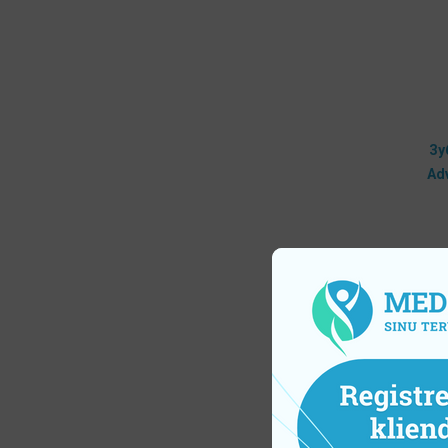
Зу
Ad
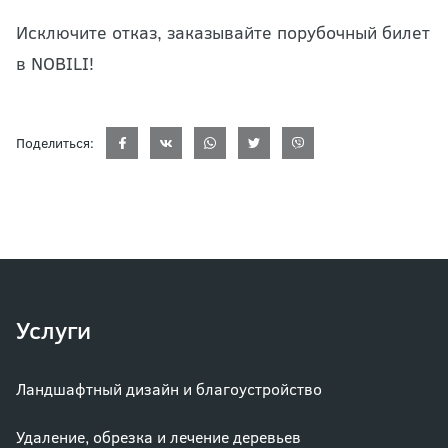
Исключите отказ, заказывайте порубочный билет
в NOBILI!
Поделиться:
Услуги
Ландшафтный дизайн и благоустройство
Удаление, обрезка и лечение деревьев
+++
**Your task**
Pull out each line of the items above that contains the word "дизайн". Case counts.

**Written response**
Ландшафтный дизайн и благоустройство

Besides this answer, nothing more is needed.